**YOUR GOAL:**
In the records below, begin at the line that has "(B) Disposal facility" and stop after the line that has "application for reimbursement."; quote those lines verbatim and nothing more.

Segment Start: DATA FOR ANALYSIS

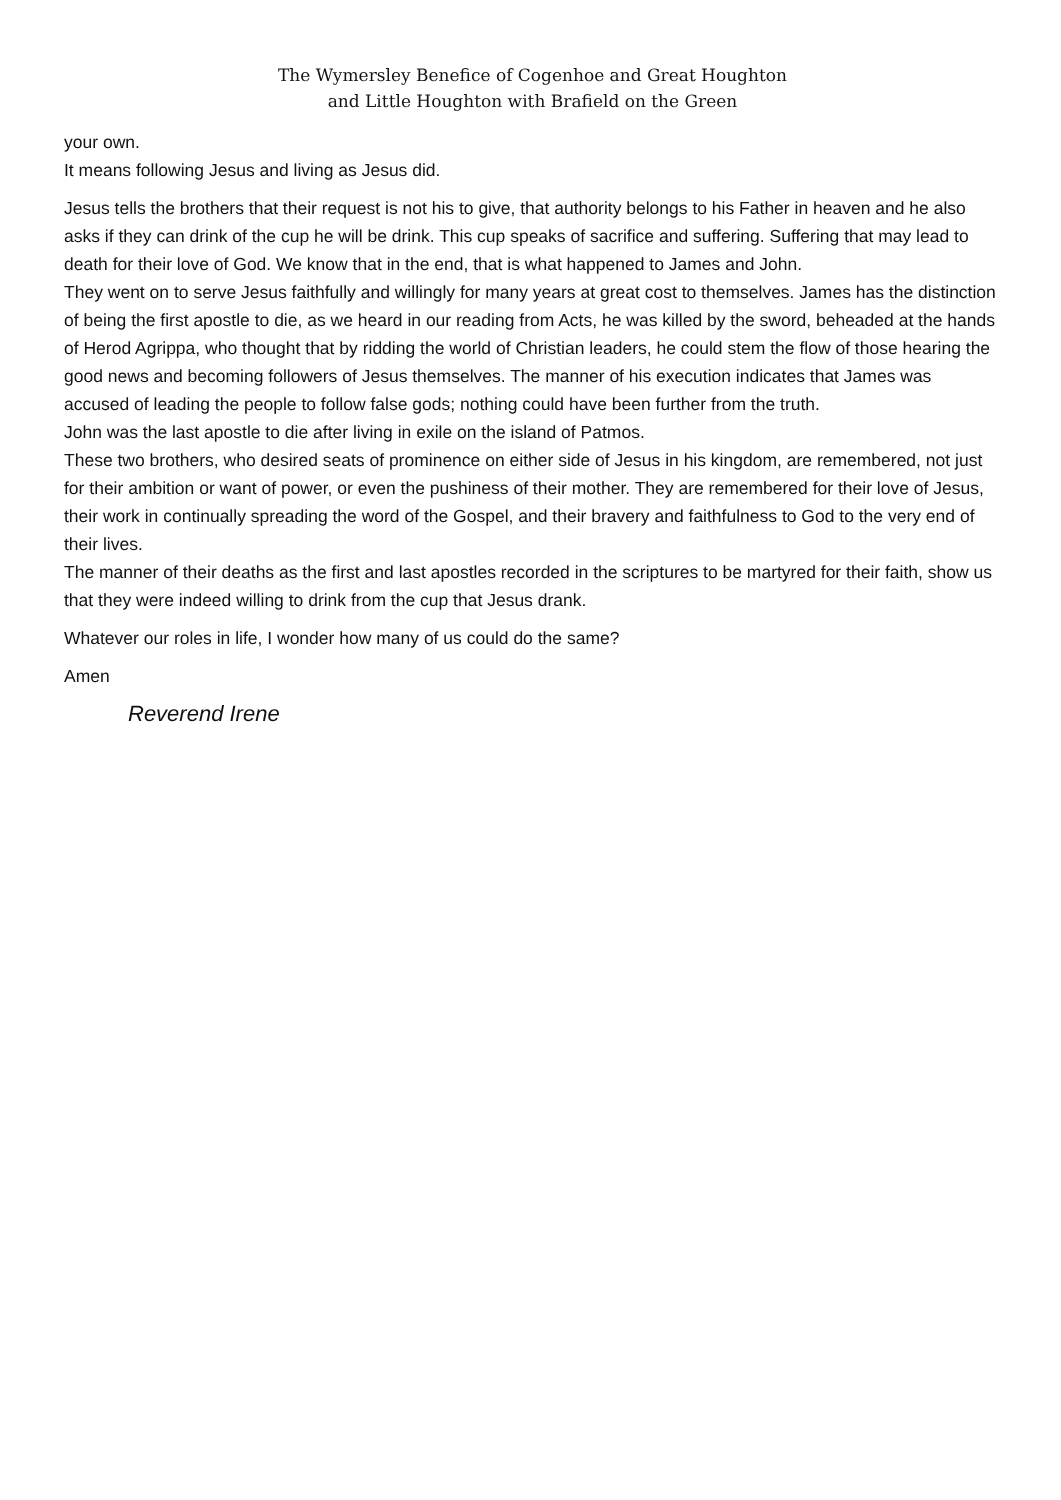The Wymersley Benefice of Cogenhoe and Great Houghton
and Little Houghton with Brafield on the Green
your own.
It means following Jesus and living as Jesus did.
Jesus tells the brothers that their request is not his to give, that authority belongs to his Father in heaven and he also asks if they can drink of the cup he will be drink. This cup speaks of sacrifice and suffering. Suffering that may lead to death for their love of God. We know that in the end, that is what happened to James and John.
They went on to serve Jesus faithfully and willingly for many years at great cost to themselves. James has the distinction of being the first apostle to die, as we heard in our reading from Acts, he was killed by the sword, beheaded at the hands of Herod Agrippa, who thought that by ridding the world of Christian leaders, he could stem the flow of those hearing the good news and becoming followers of Jesus themselves. The manner of his execution indicates that James was accused of leading the people to follow false gods; nothing could have been further from the truth.
John was the last apostle to die after living in exile on the island of Patmos.
These two brothers, who desired seats of prominence on either side of Jesus in his kingdom, are remembered, not just for their ambition or want of power, or even the pushiness of their mother. They are remembered for their love of Jesus, their work in continually spreading the word of the Gospel, and their bravery and faithfulness to God to the very end of their lives.
The manner of their deaths as the first and last apostles recorded in the scriptures to be martyred for their faith, show us that they were indeed willing to drink from the cup that Jesus drank.
Whatever our roles in life, I wonder how many of us could do the same?
Amen
Reverend Irene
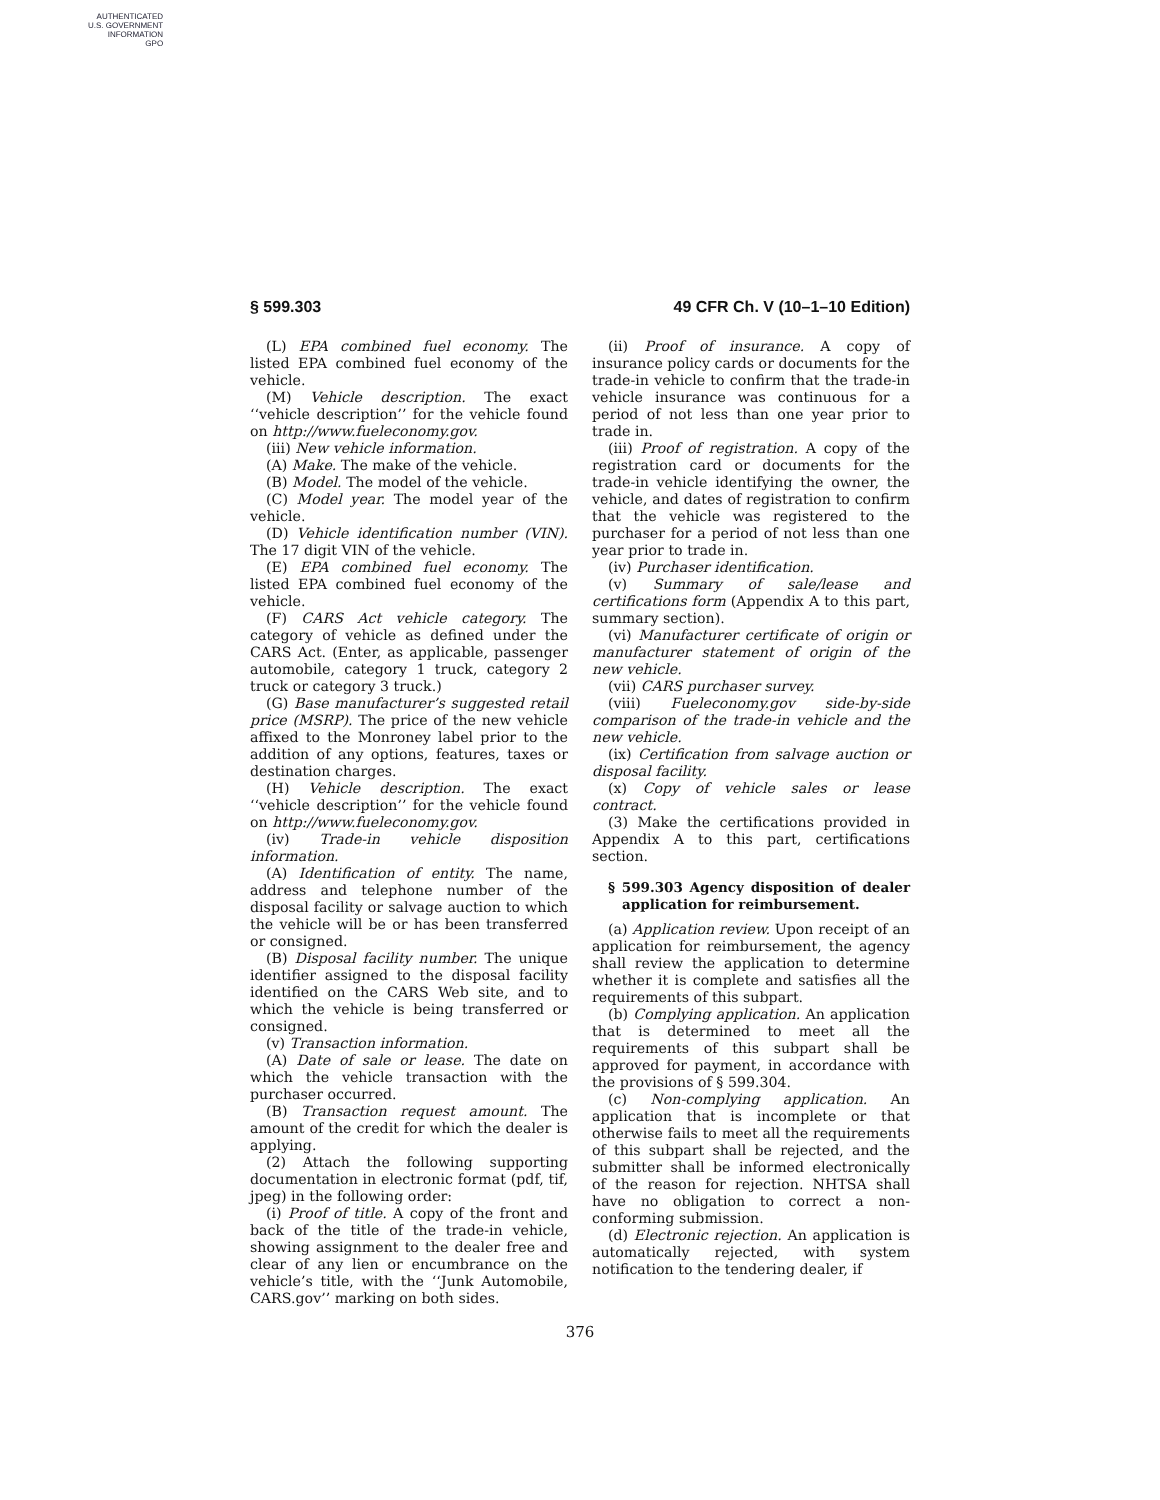AUTHENTICATED
U.S. GOVERNMENT
INFORMATION
GPO
§ 599.303 49 CFR Ch. V (10–1–10 Edition)
(L) EPA combined fuel economy. The listed EPA combined fuel economy of the vehicle.
(M) Vehicle description. The exact ‘‘vehicle description’’ for the vehicle found on http://www.fueleconomy.gov.
(iii) New vehicle information.
(A) Make. The make of the vehicle.
(B) Model. The model of the vehicle.
(C) Model year. The model year of the vehicle.
(D) Vehicle identification number (VIN). The 17 digit VIN of the vehicle.
(E) EPA combined fuel economy. The listed EPA combined fuel economy of the vehicle.
(F) CARS Act vehicle category. The category of vehicle as defined under the CARS Act. (Enter, as applicable, passenger automobile, category 1 truck, category 2 truck or category 3 truck.)
(G) Base manufacturer’s suggested retail price (MSRP). The price of the new vehicle affixed to the Monroney label prior to the addition of any options, features, taxes or destination charges.
(H) Vehicle description. The exact ‘‘vehicle description’’ for the vehicle found on http://www.fueleconomy.gov.
(iv) Trade-in vehicle disposition information.
(A) Identification of entity. The name, address and telephone number of the disposal facility or salvage auction to which the vehicle will be or has been transferred or consigned.
(B) Disposal facility number. The unique identifier assigned to the disposal facility identified on the CARS Web site, and to which the vehicle is being transferred or consigned.
(v) Transaction information.
(A) Date of sale or lease. The date on which the vehicle transaction with the purchaser occurred.
(B) Transaction request amount. The amount of the credit for which the dealer is applying.
(2) Attach the following supporting documentation in electronic format (pdf, tif, jpeg) in the following order:
(i) Proof of title. A copy of the front and back of the title of the trade-in vehicle, showing assignment to the dealer free and clear of any lien or encumbrance on the vehicle’s title, with the ‘‘Junk Automobile, CARS.gov’’ marking on both sides.
(ii) Proof of insurance. A copy of insurance policy cards or documents for the trade-in vehicle to confirm that the trade-in vehicle insurance was continuous for a period of not less than one year prior to trade in.
(iii) Proof of registration. A copy of the registration card or documents for the trade-in vehicle identifying the owner, the vehicle, and dates of registration to confirm that the vehicle was registered to the purchaser for a period of not less than one year prior to trade in.
(iv) Purchaser identification.
(v) Summary of sale/lease and certifications form (Appendix A to this part, summary section).
(vi) Manufacturer certificate of origin or manufacturer statement of origin of the new vehicle.
(vii) CARS purchaser survey.
(viii) Fueleconomy.gov side-by-side comparison of the trade-in vehicle and the new vehicle.
(ix) Certification from salvage auction or disposal facility.
(x) Copy of vehicle sales or lease contract.
(3) Make the certifications provided in Appendix A to this part, certifications section.
§ 599.303 Agency disposition of dealer application for reimbursement.
(a) Application review. Upon receipt of an application for reimbursement, the agency shall review the application to determine whether it is complete and satisfies all the requirements of this subpart.
(b) Complying application. An application that is determined to meet all the requirements of this subpart shall be approved for payment, in accordance with the provisions of § 599.304.
(c) Non-complying application. An application that is incomplete or that otherwise fails to meet all the requirements of this subpart shall be rejected, and the submitter shall be informed electronically of the reason for rejection. NHTSA shall have no obligation to correct a non-conforming submission.
(d) Electronic rejection. An application is automatically rejected, with system notification to the tendering dealer, if
376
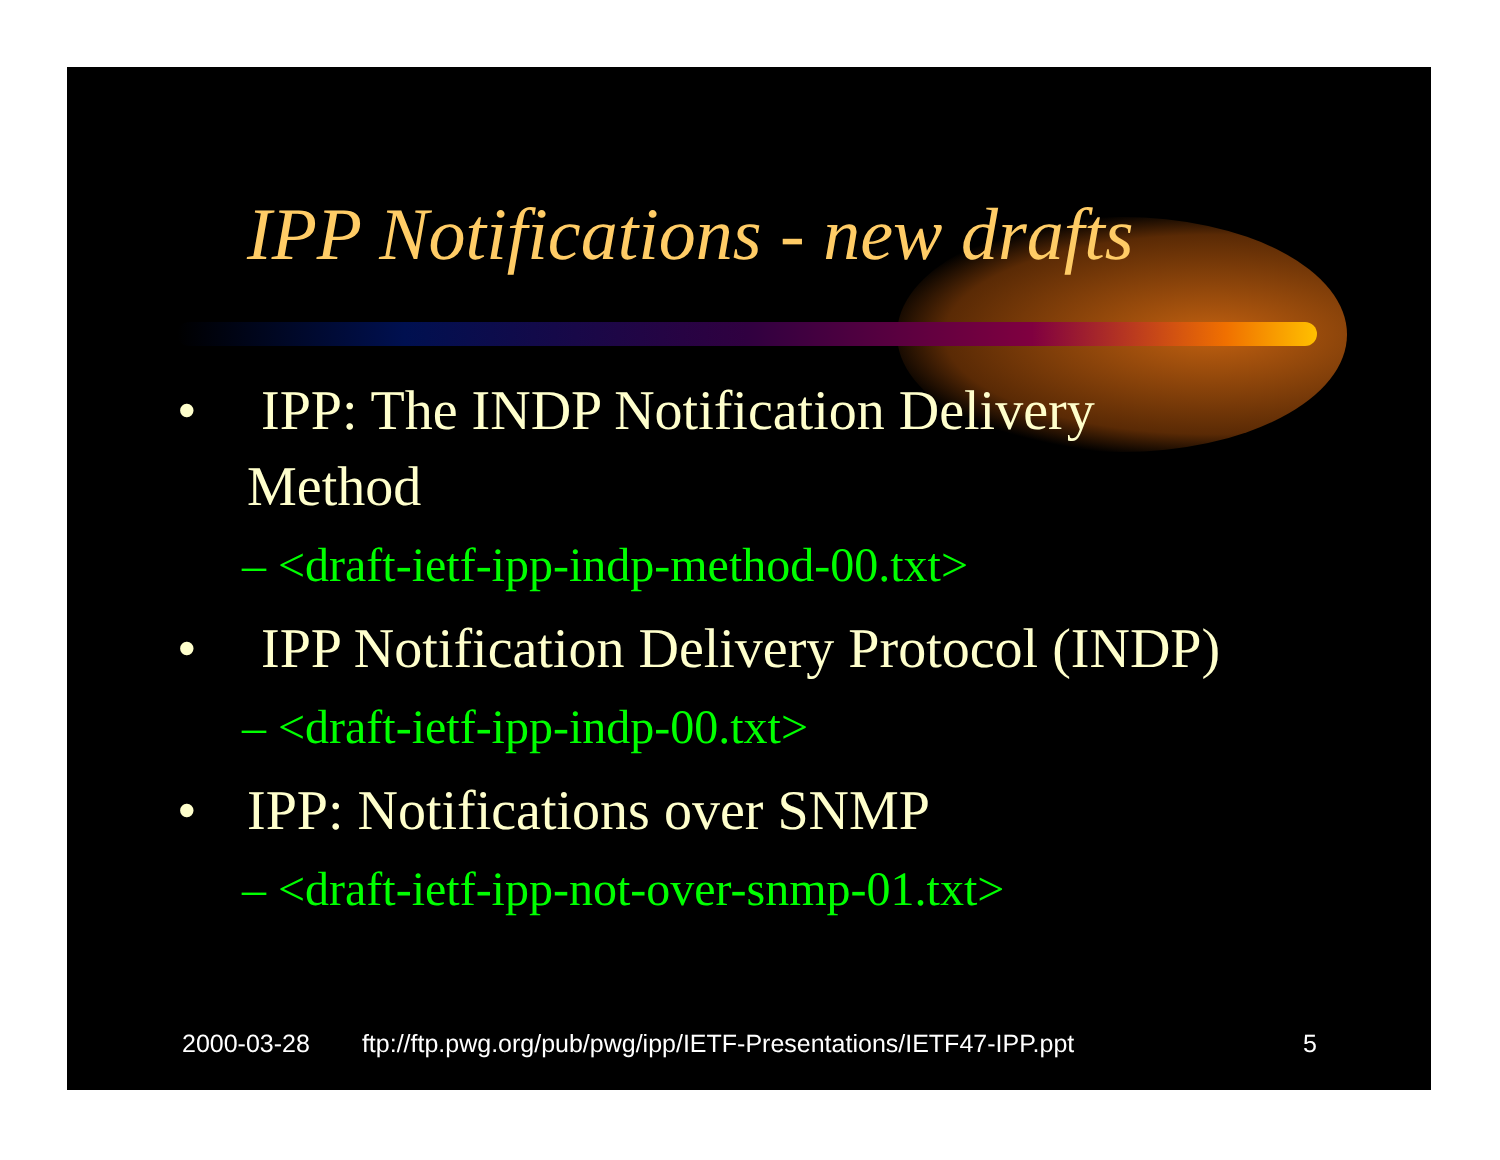IPP Notifications - new drafts
• IPP: The INDP Notification Delivery
Method
– <draft-ietf-ipp-indp-method-00.txt>
• IPP Notification Delivery Protocol (INDP)
– <draft-ietf-ipp-indp-00.txt>
• IPP: Notifications over SNMP
– <draft-ietf-ipp-not-over-snmp-01.txt>
2000-03-28 ftp://ftp.pwg.org/pub/pwg/ipp/IETF-Presentations/IETF47-IPP.ppt 5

Segment End: DATA FOR ANALYSIS

**REPLY TO THE TASK:**
(B) Disposal facility number. The unique identifier assigned to the disposal facility identified on the CARS Web site, and to which the vehicle is being transferred or consigned.
(v) Transaction information.
(A) Date of sale or lease. The date on which the vehicle transaction with the purchaser occurred.
(B) Transaction request amount. The amount of the credit for which the dealer is applying.
(2) Attach the following supporting documentation in electronic format (pdf, tif, jpeg) in the following order:
(i) Proof of title. A copy of the front and back of the title of the trade-in vehicle, showing assignment to the dealer free and clear of any lien or encumbrance on the vehicle’s title, with the ‘‘Junk Automobile, CARS.gov’’ marking on both sides.
(ii) Proof of insurance. A copy of insurance policy cards or documents for the trade-in vehicle to confirm that the trade-in vehicle insurance was continuous for a period of not less than one year prior to trade in.
(iii) Proof of registration. A copy of the registration card or documents for the trade-in vehicle identifying the owner, the vehicle, and dates of registration to confirm that the vehicle was registered to the purchaser for a period of not less than one year prior to trade in.
(iv) Purchaser identification.
(v) Summary of sale/lease and certifications form (Appendix A to this part, summary section).
(vi) Manufacturer certificate of origin or manufacturer statement of origin of the new vehicle.
(vii) CARS purchaser survey.
(viii) Fueleconomy.gov side-by-side comparison of the trade-in vehicle and the new vehicle.
(ix) Certification from salvage auction or disposal facility.
(x) Copy of vehicle sales or lease contract.
(3) Make the certifications provided in Appendix A to this part, certifications section.
§ 599.303 Agency disposition of dealer application for reimbursement.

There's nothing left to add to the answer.